Scientific institutions and organizations should employ visual designers in their communication efforts.
There is a huge disconnect between the science world and the general public. The abundance of information made easily accessible by the internet works as a double-edged sword, allowing misinformation to quickly disseminate and contributing to a general loss of trust in science, which is reflected in legislation and in the actions of large corporations that have the greatest impact on people and the planet.
Visual communication design, when effective, is a method of making complex ideas more easily understood, which is essential when communicating scientific information to non-scientists. My Capstone project highlights the potential for visual design to add great value to science communication.
I designed two final deliverables: a capability brochure and a website. The capability brochure is a print publication that advocates for the abilities of designers in the context of the needs of scientific institutions and organizations. After designing this, I decided it needed to exist in a digital format as well if I actually wanted it to have any impact, so I built it out into a website, which is now live at sciencebydesignproject.com.

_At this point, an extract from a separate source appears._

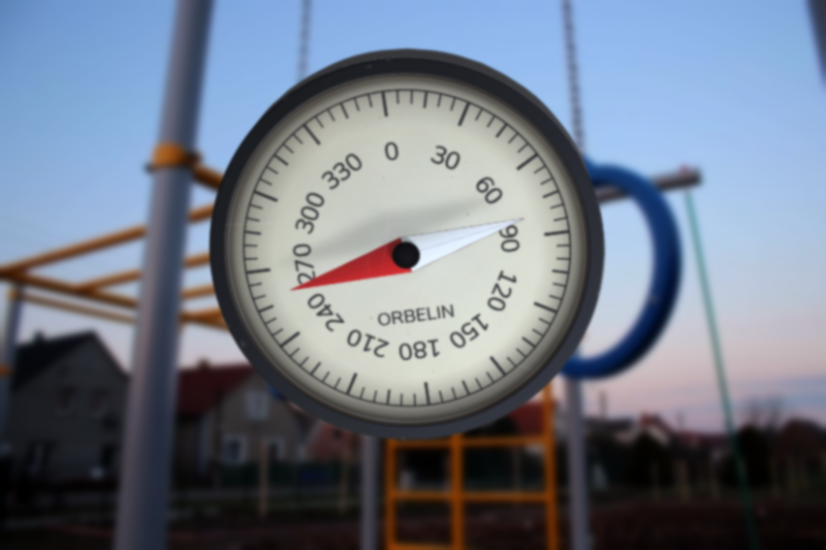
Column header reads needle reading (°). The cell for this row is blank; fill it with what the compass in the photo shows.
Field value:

My process began with a lot of research, first into the challenges and best practices of science communication, and then into my three lenses: Communication theory, science education, and visual design. Knowing that my audience comes from a scholarly background, I put extra effort towards ensuring that all my information was coming from reputable sources. With my audience in mind, and to further prove the points I was arguing, hierarchy, readability and professionalism were front of mind in every design decision I made, from the brand identity to the final deliverables.